ARIMA Box-Jenkins analysis with no significant ACF/PACF lags I am analysing the stock index returns data for few countries. From observation of the ACF and PACF there seem to be no significant peaks at any lags.
However, applying the auto.arima function from the forecast package yields an ARIMA(4,0,4) model. I am confused with such results as the ACF/PACF do not even show significance. The model seems to pass the portmanteau test.
I am using the Box-Jenkins approach for my project and do not know how to explain this. I wonder if any analysis is possible with no significant acf/pacf lags, and whether if I can state that ARIMA(4,0,4) is the best fitted model only considering AIC SBC etc. (for instance stating that 'although acf/pacf does not show any significant lags, but considering the possible models' AIC/SBC values of p,q<=5, ARIMA(4,0,4) model was found to be best fitted') 
There does not seem to be seasonality present in my data as there was no pattern in ACF/PACF. 
 A: It is one of the properties of ARIMA models, that the AR (autoregressive) and the MA (moving average) terms tend to "eliminate each other out" or "they work in opposite direction" (if you want to think about this in this way). Therefore a model (4,0,4) might be actually very close to (0,0,0) as the 4 AR terms "eliminate" the effect of 4 MA terms (depends on the coefficients).
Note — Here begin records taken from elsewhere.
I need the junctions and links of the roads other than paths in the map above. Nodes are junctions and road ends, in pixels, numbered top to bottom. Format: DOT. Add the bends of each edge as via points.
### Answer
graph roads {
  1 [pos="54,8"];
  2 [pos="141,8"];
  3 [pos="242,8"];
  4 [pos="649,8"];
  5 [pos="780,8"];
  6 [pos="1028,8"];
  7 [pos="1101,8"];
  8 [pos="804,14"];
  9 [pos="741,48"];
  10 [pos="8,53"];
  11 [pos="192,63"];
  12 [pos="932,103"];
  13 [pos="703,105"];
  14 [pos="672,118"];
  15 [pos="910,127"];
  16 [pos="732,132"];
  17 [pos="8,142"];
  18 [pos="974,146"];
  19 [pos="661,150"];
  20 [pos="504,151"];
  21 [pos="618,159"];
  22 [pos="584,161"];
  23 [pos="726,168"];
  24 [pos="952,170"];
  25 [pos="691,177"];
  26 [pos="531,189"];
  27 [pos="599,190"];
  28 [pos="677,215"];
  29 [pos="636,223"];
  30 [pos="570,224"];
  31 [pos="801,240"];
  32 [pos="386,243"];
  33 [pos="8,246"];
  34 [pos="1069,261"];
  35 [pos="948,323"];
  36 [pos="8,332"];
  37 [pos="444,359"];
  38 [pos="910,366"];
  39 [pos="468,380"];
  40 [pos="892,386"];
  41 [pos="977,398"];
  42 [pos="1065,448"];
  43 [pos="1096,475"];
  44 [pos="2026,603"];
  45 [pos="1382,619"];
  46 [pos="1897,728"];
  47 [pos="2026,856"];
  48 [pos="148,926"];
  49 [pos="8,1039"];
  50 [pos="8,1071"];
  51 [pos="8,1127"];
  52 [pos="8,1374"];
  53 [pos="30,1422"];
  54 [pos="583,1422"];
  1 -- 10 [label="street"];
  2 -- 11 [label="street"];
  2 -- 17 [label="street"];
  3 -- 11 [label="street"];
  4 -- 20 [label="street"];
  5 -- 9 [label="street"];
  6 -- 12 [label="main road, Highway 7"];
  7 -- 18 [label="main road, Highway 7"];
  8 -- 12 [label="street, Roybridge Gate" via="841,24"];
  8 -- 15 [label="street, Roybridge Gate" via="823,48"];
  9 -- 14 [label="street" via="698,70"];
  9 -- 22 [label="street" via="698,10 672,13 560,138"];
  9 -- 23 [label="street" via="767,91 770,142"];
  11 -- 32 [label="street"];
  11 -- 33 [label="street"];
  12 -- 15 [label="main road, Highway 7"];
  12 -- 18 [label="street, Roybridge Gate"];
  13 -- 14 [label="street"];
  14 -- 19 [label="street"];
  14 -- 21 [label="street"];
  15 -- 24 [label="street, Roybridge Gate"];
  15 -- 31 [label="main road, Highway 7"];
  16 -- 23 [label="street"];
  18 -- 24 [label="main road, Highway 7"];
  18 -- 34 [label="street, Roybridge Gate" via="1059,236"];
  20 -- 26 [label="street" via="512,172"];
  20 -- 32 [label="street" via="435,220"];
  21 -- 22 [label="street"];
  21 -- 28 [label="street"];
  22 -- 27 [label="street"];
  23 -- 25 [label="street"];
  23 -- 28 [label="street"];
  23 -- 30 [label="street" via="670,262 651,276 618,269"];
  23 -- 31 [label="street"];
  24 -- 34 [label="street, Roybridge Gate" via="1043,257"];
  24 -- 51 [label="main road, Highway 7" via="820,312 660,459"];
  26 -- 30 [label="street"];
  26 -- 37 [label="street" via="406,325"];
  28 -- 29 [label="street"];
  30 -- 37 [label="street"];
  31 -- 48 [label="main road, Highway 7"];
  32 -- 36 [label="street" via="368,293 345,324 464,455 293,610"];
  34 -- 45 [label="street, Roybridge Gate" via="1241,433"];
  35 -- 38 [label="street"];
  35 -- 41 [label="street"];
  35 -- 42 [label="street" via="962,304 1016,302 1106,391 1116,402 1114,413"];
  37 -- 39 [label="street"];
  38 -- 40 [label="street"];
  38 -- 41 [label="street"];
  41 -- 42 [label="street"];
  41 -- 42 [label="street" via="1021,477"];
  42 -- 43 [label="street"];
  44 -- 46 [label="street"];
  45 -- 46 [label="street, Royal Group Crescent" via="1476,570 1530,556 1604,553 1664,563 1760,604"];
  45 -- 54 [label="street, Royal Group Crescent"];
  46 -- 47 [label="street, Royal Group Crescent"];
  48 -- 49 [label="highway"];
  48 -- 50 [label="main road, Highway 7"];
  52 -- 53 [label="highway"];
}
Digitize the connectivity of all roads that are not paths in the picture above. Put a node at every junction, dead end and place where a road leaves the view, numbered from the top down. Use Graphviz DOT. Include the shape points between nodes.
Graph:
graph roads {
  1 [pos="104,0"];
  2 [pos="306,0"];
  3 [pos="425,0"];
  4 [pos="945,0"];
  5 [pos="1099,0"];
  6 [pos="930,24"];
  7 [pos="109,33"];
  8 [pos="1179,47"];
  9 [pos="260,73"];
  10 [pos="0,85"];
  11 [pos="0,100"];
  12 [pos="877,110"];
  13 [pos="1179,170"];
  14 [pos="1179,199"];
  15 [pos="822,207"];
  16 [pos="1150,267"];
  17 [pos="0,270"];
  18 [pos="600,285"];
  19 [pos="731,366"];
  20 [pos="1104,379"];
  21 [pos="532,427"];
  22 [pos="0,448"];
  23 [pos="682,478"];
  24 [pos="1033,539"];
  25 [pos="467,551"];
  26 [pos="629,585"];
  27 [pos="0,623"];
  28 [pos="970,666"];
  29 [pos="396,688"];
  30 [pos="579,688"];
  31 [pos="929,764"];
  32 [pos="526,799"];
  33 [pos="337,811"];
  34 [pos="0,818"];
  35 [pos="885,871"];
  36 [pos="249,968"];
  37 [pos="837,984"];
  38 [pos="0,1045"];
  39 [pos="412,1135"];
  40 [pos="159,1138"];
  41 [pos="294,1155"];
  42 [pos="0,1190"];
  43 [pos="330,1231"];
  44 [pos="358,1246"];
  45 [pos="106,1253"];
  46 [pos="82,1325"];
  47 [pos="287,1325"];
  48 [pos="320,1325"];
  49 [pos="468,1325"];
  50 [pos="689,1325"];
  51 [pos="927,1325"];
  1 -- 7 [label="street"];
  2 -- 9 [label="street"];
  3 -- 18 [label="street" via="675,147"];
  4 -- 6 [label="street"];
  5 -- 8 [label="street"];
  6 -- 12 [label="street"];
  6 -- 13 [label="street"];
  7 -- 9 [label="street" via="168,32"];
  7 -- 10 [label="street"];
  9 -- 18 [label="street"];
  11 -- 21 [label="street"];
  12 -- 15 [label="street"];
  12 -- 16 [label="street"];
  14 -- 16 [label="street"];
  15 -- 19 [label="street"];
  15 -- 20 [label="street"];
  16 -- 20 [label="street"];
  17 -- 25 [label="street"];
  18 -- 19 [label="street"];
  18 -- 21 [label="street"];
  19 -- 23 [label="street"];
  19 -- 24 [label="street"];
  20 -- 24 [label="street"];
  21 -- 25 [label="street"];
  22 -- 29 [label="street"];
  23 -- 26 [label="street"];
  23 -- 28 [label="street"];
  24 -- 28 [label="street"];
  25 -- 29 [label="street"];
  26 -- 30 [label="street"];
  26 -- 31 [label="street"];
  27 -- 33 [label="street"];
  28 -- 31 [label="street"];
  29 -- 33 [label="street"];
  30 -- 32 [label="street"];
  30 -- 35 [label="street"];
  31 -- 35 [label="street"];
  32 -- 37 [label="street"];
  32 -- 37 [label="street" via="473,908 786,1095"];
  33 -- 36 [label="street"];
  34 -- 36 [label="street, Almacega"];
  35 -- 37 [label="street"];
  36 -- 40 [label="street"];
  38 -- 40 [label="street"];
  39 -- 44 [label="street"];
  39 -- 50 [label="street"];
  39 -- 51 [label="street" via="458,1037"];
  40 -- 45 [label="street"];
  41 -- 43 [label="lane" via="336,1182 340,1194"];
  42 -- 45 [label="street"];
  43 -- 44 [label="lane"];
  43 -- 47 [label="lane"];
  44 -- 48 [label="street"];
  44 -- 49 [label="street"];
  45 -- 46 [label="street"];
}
Although I am not able to give theoretical foundation for this, it is for practical purposes recommended to fit (if possible) either AR models or MA models, because mixing both parts may lead to the above described behavior. It is also a practical rule to not go (if possible) above order of 2 for AR or MA terms.
I have faced similar problems and I also witnessed that if you allow ARIMA models with higher orders (>2) and both (AR and MA) terms, it is often the case that models of higher and higher orders will be fitted with better AIC criterion. It seems here that the AIC is not fully able to penalize the kind of "overfitting" that emerges here.